Your task | What you print should match the entries exactly, only without the pictures.

- - -

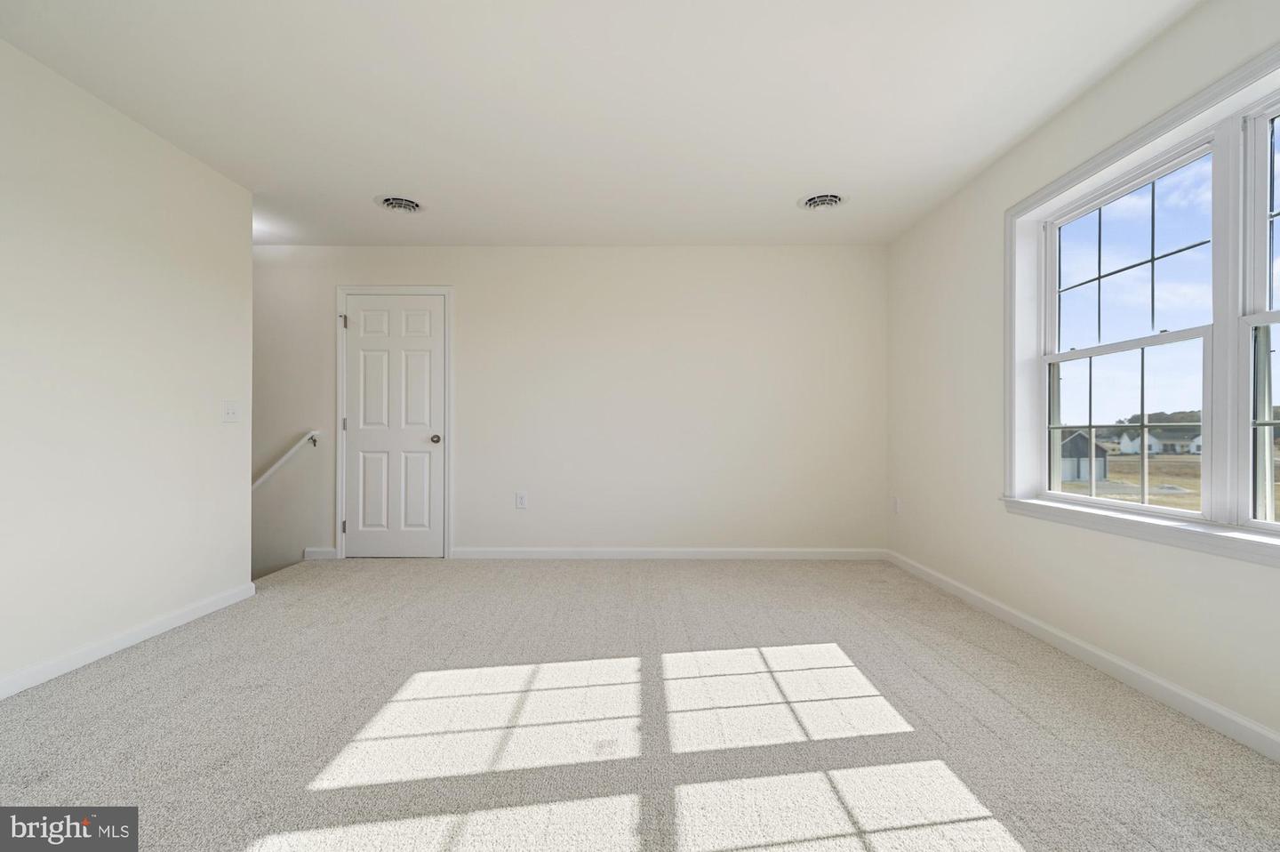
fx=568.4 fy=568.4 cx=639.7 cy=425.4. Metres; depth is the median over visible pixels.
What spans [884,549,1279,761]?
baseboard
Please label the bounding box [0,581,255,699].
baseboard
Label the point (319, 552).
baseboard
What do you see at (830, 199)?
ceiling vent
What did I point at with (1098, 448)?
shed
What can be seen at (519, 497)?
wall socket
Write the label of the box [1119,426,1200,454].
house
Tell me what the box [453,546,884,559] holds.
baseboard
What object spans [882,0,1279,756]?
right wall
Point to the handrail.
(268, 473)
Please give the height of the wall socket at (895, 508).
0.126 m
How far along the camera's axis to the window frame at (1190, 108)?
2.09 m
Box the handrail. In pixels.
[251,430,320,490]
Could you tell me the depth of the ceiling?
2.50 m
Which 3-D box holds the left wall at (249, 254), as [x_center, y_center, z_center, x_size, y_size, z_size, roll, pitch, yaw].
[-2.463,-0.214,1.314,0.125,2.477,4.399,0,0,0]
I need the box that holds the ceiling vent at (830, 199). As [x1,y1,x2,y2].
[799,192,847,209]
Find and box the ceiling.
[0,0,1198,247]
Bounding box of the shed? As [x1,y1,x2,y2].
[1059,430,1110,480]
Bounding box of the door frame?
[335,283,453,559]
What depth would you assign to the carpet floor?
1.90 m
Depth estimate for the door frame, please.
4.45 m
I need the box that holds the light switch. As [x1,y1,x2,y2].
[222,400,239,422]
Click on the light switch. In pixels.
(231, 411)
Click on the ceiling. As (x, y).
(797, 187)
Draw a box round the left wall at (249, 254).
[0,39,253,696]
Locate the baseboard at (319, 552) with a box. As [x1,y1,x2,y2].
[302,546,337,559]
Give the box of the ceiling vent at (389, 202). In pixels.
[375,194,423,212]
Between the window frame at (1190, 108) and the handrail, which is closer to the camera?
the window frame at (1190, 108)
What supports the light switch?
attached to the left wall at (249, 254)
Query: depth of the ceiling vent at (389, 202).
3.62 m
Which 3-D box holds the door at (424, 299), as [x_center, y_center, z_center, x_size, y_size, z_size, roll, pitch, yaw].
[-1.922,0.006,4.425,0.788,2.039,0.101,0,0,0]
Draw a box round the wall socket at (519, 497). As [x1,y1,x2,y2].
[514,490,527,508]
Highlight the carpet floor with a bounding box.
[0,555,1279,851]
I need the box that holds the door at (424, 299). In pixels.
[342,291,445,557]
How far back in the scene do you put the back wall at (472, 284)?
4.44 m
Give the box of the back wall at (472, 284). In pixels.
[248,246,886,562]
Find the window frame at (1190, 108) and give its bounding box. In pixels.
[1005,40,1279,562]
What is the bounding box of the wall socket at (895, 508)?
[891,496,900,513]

- - -

Task response |
fx=568.4 fy=568.4 cx=639.7 cy=425.4. Metres; depth is the median over visible pixels.
What spans [884,549,1279,761]?
baseboard
Please label the bounding box [0,581,255,699].
baseboard
Label the point (319, 552).
baseboard
What do you see at (830, 199)?
ceiling vent
What did I point at with (1098, 448)?
shed
What can be seen at (519, 497)?
wall socket
Write the label of the box [1119,426,1200,454].
house
Tell me what the box [453,546,884,559] holds.
baseboard
What object spans [882,0,1279,756]?
right wall
Point to the handrail.
(268, 473)
Please give the height of the wall socket at (895, 508).
0.126 m
How far along the camera's axis to the window frame at (1190, 108)?
2.09 m
Box the handrail. In pixels.
[251,430,320,490]
Could you tell me the depth of the ceiling?
2.50 m
Which 3-D box holds the left wall at (249, 254), as [x_center, y_center, z_center, x_size, y_size, z_size, roll, pitch, yaw].
[-2.463,-0.214,1.314,0.125,2.477,4.399,0,0,0]
I need the box that holds the ceiling vent at (830, 199). As [x1,y1,x2,y2].
[799,192,847,209]
Find and box the ceiling.
[0,0,1198,247]
Bounding box of the shed? As [x1,y1,x2,y2].
[1059,430,1110,480]
Bounding box of the door frame?
[335,283,453,559]
What depth would you assign to the carpet floor?
1.90 m
Depth estimate for the door frame, please.
4.45 m
I need the box that holds the light switch. As [x1,y1,x2,y2].
[222,400,239,422]
Click on the light switch. In pixels.
(231, 411)
Click on the ceiling. As (x, y).
(797, 187)
Draw a box round the left wall at (249, 254).
[0,39,253,696]
Locate the baseboard at (319, 552) with a box. As [x1,y1,x2,y2].
[302,546,337,559]
Give the box of the ceiling vent at (389, 202). In pixels.
[375,194,423,212]
Between the window frame at (1190, 108) and the handrail, which is closer to the camera?
the window frame at (1190, 108)
What supports the light switch?
attached to the left wall at (249, 254)
Query: depth of the ceiling vent at (389, 202).
3.62 m
Which 3-D box holds the door at (424, 299), as [x_center, y_center, z_center, x_size, y_size, z_size, roll, pitch, yaw].
[-1.922,0.006,4.425,0.788,2.039,0.101,0,0,0]
Draw a box round the wall socket at (519, 497). As [x1,y1,x2,y2].
[514,490,527,508]
Highlight the carpet floor with a bounding box.
[0,555,1279,851]
I need the box that holds the door at (424, 299). In pixels.
[342,291,445,557]
How far back in the scene do you put the back wall at (472, 284)?
4.44 m
Give the box of the back wall at (472, 284). In pixels.
[248,246,886,562]
Find the window frame at (1190, 108) and give its bounding box. In pixels.
[1005,40,1279,562]
What is the bounding box of the wall socket at (895, 508)?
[891,496,900,513]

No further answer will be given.